At the time of the Reformation, a Roman Catholic friar named Martin Luther was vexed by an Aristotelian spin on the Law. Aristotle made the distinction between something possessing potentiality, and it yielding actuality. Some Church of Rome theologians applied this distinction to our relationship to the Law, so only actual sins (sinful words and deeds) mattered to God. Ungodly thoughts, desires, and dispositions were merely concerns of “potentiality.” A person could, then, conduct their business with God through a calculus of merit: Stay away from actual sins (demerit), and do good works (merit). Luther, however, was plagued with a case of conscience concerning the dispositions of his heart. Potentiality was the powerhouse of sins. In other words, the Augustinian friar was acutely aware that Sin is nothing other than human nature, which, although its powers were broken and nullified by forgiveness and regeneration, nevertheless would abide until our death.
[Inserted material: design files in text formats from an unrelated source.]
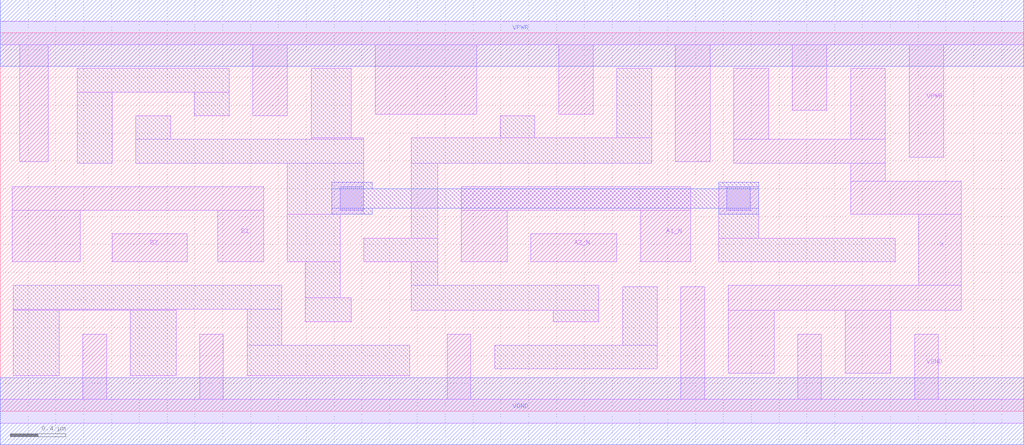
<source format=lef>
# Copyright 2020 The SkyWater PDK Authors
#
# Licensed under the Apache License, Version 2.0 (the "License");
# you may not use this file except in compliance with the License.
# You may obtain a copy of the License at
#
#     https://www.apache.org/licenses/LICENSE-2.0
#
# Unless required by applicable law or agreed to in writing, software
# distributed under the License is distributed on an "AS IS" BASIS,
# WITHOUT WARRANTIES OR CONDITIONS OF ANY KIND, either express or implied.
# See the License for the specific language governing permissions and
# limitations under the License.
#
# SPDX-License-Identifier: Apache-2.0

VERSION 5.5 ;
NAMESCASESENSITIVE ON ;
BUSBITCHARS "[]" ;
DIVIDERCHAR "/" ;
MACRO sky130_fd_sc_hd__o2bb2a_4
  CLASS CORE ;
  SOURCE USER ;
  ORIGIN  0.000000  0.000000 ;
  SIZE  7.360000 BY  2.720000 ;
  SYMMETRY X Y R90 ;
  SITE unithd ;
  PIN A1_N
    ANTENNAGATEAREA  0.495000 ;
    DIRECTION INPUT ;
    USE SIGNAL ;
    PORT
      LAYER li1 ;
        RECT 3.315000 1.075000 3.645000 1.445000 ;
        RECT 3.315000 1.445000 4.965000 1.615000 ;
        RECT 4.605000 1.075000 4.965000 1.445000 ;
    END
  END A1_N
  PIN A2_N
    ANTENNAGATEAREA  0.495000 ;
    DIRECTION INPUT ;
    USE SIGNAL ;
    PORT
      LAYER li1 ;
        RECT 3.815000 1.075000 4.435000 1.275000 ;
    END
  END A2_N
  PIN B1
    ANTENNAGATEAREA  0.495000 ;
    DIRECTION INPUT ;
    USE SIGNAL ;
    PORT
      LAYER li1 ;
        RECT 0.085000 1.075000 0.575000 1.445000 ;
        RECT 0.085000 1.445000 1.895000 1.615000 ;
        RECT 1.565000 1.075000 1.895000 1.445000 ;
    END
  END B1
  PIN B2
    ANTENNAGATEAREA  0.495000 ;
    DIRECTION INPUT ;
    USE SIGNAL ;
    PORT
      LAYER li1 ;
        RECT 0.805000 1.075000 1.345000 1.275000 ;
    END
  END B2
  PIN X
    ANTENNADIFFAREA  0.891000 ;
    DIRECTION OUTPUT ;
    USE SIGNAL ;
    PORT
      LAYER li1 ;
        RECT 5.235000 0.275000 5.565000 0.725000 ;
        RECT 5.235000 0.725000 6.910000 0.905000 ;
        RECT 5.275000 1.785000 6.365000 1.955000 ;
        RECT 5.275000 1.955000 5.525000 2.465000 ;
        RECT 6.075000 0.275000 6.405000 0.725000 ;
        RECT 6.115000 1.415000 6.910000 1.655000 ;
        RECT 6.115000 1.655000 6.365000 1.785000 ;
        RECT 6.115000 1.955000 6.365000 2.465000 ;
        RECT 6.605000 0.905000 6.910000 1.415000 ;
    END
  END X
  PIN VGND
    DIRECTION INOUT ;
    SHAPE ABUTMENT ;
    USE GROUND ;
    PORT
      LAYER li1 ;
        RECT 0.000000 -0.085000 7.360000 0.085000 ;
        RECT 0.595000  0.085000 0.765000 0.555000 ;
        RECT 1.435000  0.085000 1.605000 0.555000 ;
        RECT 3.215000  0.085000 3.385000 0.555000 ;
        RECT 4.895000  0.085000 5.065000 0.895000 ;
        RECT 5.735000  0.085000 5.905000 0.555000 ;
        RECT 6.575000  0.085000 6.745000 0.555000 ;
    END
    PORT
      LAYER met1 ;
        RECT 0.000000 -0.240000 7.360000 0.240000 ;
    END
  END VGND
  PIN VNB
    DIRECTION INOUT ;
    USE GROUND ;
    PORT
    END
  END VNB
  PIN VPB
    DIRECTION INOUT ;
    USE POWER ;
    PORT
    END
  END VPB
  PIN VPWR
    DIRECTION INOUT ;
    SHAPE ABUTMENT ;
    USE POWER ;
    PORT
      LAYER li1 ;
        RECT 0.000000 2.635000 7.360000 2.805000 ;
        RECT 0.140000 1.795000 0.345000 2.635000 ;
        RECT 1.815000 2.125000 2.065000 2.635000 ;
        RECT 2.695000 2.135000 3.425000 2.635000 ;
        RECT 4.015000 2.135000 4.265000 2.635000 ;
        RECT 4.855000 1.795000 5.105000 2.635000 ;
        RECT 5.695000 2.165000 5.945000 2.635000 ;
        RECT 6.535000 1.825000 6.785000 2.635000 ;
    END
    PORT
      LAYER met1 ;
        RECT 0.000000 2.480000 7.360000 2.960000 ;
    END
  END VPWR
  OBS
    LAYER li1 ;
      RECT 0.095000 0.255000 0.425000 0.725000 ;
      RECT 0.095000 0.725000 1.265000 0.735000 ;
      RECT 0.095000 0.735000 2.025000 0.905000 ;
      RECT 0.555000 1.785000 0.805000 2.295000 ;
      RECT 0.555000 2.295000 1.645000 2.465000 ;
      RECT 0.935000 0.255000 1.265000 0.725000 ;
      RECT 0.975000 1.785000 2.615000 1.955000 ;
      RECT 0.975000 1.955000 1.225000 2.125000 ;
      RECT 1.395000 2.125000 1.645000 2.295000 ;
      RECT 1.775000 0.255000 2.945000 0.475000 ;
      RECT 1.775000 0.475000 2.025000 0.735000 ;
      RECT 2.065000 1.075000 2.445000 1.415000 ;
      RECT 2.065000 1.415000 2.615000 1.785000 ;
      RECT 2.195000 0.645000 2.525000 0.815000 ;
      RECT 2.195000 0.815000 2.445000 1.075000 ;
      RECT 2.235000 1.955000 2.615000 1.965000 ;
      RECT 2.235000 1.965000 2.525000 2.465000 ;
      RECT 2.615000 1.075000 3.145000 1.245000 ;
      RECT 2.955000 0.725000 4.305000 0.905000 ;
      RECT 2.955000 0.905000 3.145000 1.075000 ;
      RECT 2.955000 1.245000 3.145000 1.785000 ;
      RECT 2.955000 1.785000 4.685000 1.965000 ;
      RECT 3.555000 0.305000 4.725000 0.475000 ;
      RECT 3.595000 1.965000 3.845000 2.125000 ;
      RECT 3.975000 0.645000 4.305000 0.725000 ;
      RECT 4.435000 1.965000 4.685000 2.465000 ;
      RECT 4.475000 0.475000 4.725000 0.895000 ;
      RECT 5.165000 1.075000 6.435000 1.245000 ;
      RECT 5.165000 1.245000 5.455000 1.615000 ;
    LAYER mcon ;
      RECT 2.445000 1.445000 2.615000 1.615000 ;
      RECT 5.225000 1.445000 5.395000 1.615000 ;
    LAYER met1 ;
      RECT 2.385000 1.415000 2.675000 1.460000 ;
      RECT 2.385000 1.460000 5.455000 1.600000 ;
      RECT 2.385000 1.600000 2.675000 1.645000 ;
      RECT 5.165000 1.415000 5.455000 1.460000 ;
      RECT 5.165000 1.600000 5.455000 1.645000 ;
  END
END sky130_fd_sc_hd__o2bb2a_4
END LIBRARY

</source>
Consequently, it required a more radical dependence on Christ and a constant resorting to a “lifetime of repentance” and faith in Jesus who alone accomplishes and applies saving grace. He alone justifies sinners.
While the Pharisees and Aristotelians address symptoms and outbreaks of the disease, Jesus, on the other hand, takes a PET scan of humanity’s internal condition. He does so by exposing not simply what is going on with our hands and our eyes, which are the things we do, but in our hearts, the human condition per se. It is noteworthy that Jesus does not employ the Enlightenment’s fashionable tripartite depiction of “mind, will, and emotions,” but the Hebrew and biblical description of the heart, where the heart means the seat of our “self,” what comprises the fundamental dispositions of being human. So, Jesus is not simply talking about the external symptoms we call “s-i-n-s” (for which He makes a propitiatory blood atonement and expiates our sins, remitting our guilt), but the internal condition with a capital “S,” Sin. It is the crisis and condition of Sin which necessitates Jesus’s representation of us, substitution for us, and redemption of us so we may have hearts reborn “from above,” becoming offspring of the Last Adam. The old Hebrew prophecies of remaking human hearts, about which Jeremiah (31:33-34) and Ezekiel (36:26-27) spoke, have their reality in the regeneration Jesus affects in the waters of Baptism (2 Corinthians 5:15-19; Ephesians 5:25-27). We are justified by His life, crucifixion, and resurrection, but we are also regenerated, given new hearts, as a result of being united to Him. Therefore, it is this new heart which makes possible Christian living according to the spirit and ethic of His Kingdom. That is the Law refashioned for its “third use.”